### TASK DESCRIPTION
The entries that follow need to be reproduced exactly, minus any images.

** Opening PROVIDED INFORMATION block **

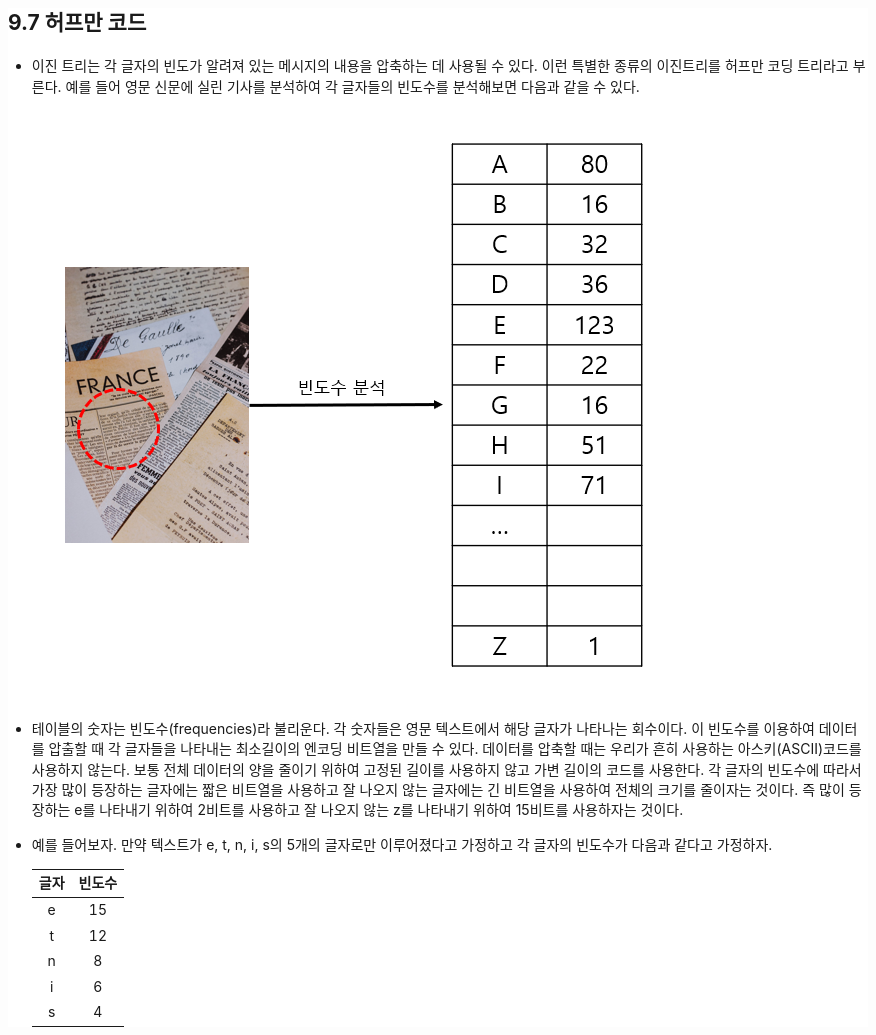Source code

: 

## 9.7 허프만 코드

- 이진 트리는 각 글자의 빈도가 알려져 있는 메시지의 내용을 압축하는 데 사용될 수 있다. 이런 특별한 종류의 이진트리를 허프만 코딩 트리라고 부른다. 예를 들어 영문 신문에 실린 기사를 분석하여 각 글자들의 빈도수를 분석해보면 다음과 같을 수 있다.

  <img src="./picture/PQ24.png">

- 테이블의 숫자는 빈도수(frequencies)라 불리운다. 각 숫자들은 영문 텍스트에서 해당 글자가 나타나는 회수이다. 이 빈도수를 이용하여 데이터를 압출할 때 각 글자들을 나타내는 최소길이의 엔코딩 비트열을 만들 수 있다. 데이터를 압축할 때는 우리가 흔히 사용하는 아스키(ASCII)코드를 사용하지 않는다. 보통 전체 데이터의 양을 줄이기 위하여 고정된 길이를 사용하지 않고 가변 길이의 코드를 사용한다. 각 글자의 빈도수에 따라서 가장 많이 등장하는 글자에는 짧은 비트열을 사용하고 잘 나오지 않는 글자에는 긴 비트열을 사용하여 전체의 크기를 줄이자는 것이다. 즉 많이 등장하는 e를 나타내기 위하여 2비트를 사용하고 잘 나오지 않는 z를 나타내기 위하여 15비트를 사용하자는 것이다.

- 예를 들어보자. 만약 텍스트가 e, t, n, i, s의 5개의 글자로만 이루어졌다고 가정하고 각 글자의 빈도수가 다음과 같다고 가정하자.

  | 글자 | 빈도수 |
  | :--: | :----: |
  |  e   |   15   |
  |  t   |   12   |
  |  n   |   8    |
  |  i   |   6    |
  |  s   |   4    |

** Closing PROVIDED INFORMATION block **

### YOUR SOLUTION
Source code

: 

## 9.7 허프만 코드

- 이진 트리는 각 글자의 빈도가 알려져 있는 메시지의 내용을 압축하는 데 사용될 수 있다. 이런 특별한 종류의 이진트리를 허프만 코딩 트리라고 부른다. 예를 들어 영문 신문에 실린 기사를 분석하여 각 글자들의 빈도수를 분석해보면 다음과 같을 수 있다.

  <img src="./picture/PQ24.png">

- 테이블의 숫자는 빈도수(frequencies)라 불리운다. 각 숫자들은 영문 텍스트에서 해당 글자가 나타나는 회수이다. 이 빈도수를 이용하여 데이터를 압출할 때 각 글자들을 나타내는 최소길이의 엔코딩 비트열을 만들 수 있다. 데이터를 압축할 때는 우리가 흔히 사용하는 아스키(ASCII)코드를 사용하지 않는다. 보통 전체 데이터의 양을 줄이기 위하여 고정된 길이를 사용하지 않고 가변 길이의 코드를 사용한다. 각 글자의 빈도수에 따라서 가장 많이 등장하는 글자에는 짧은 비트열을 사용하고 잘 나오지 않는 글자에는 긴 비트열을 사용하여 전체의 크기를 줄이자는 것이다. 즉 많이 등장하는 e를 나타내기 위하여 2비트를 사용하고 잘 나오지 않는 z를 나타내기 위하여 15비트를 사용하자는 것이다.

- 예를 들어보자. 만약 텍스트가 e, t, n, i, s의 5개의 글자로만 이루어졌다고 가정하고 각 글자의 빈도수가 다음과 같다고 가정하자.

  | 글자 | 빈도수 |
  | :--: | :----: |
  |  e   |   15   |
  |  t   |   12   |
  |  n   |   8    |
  |  i   |   6    |
  |  s   |   4    |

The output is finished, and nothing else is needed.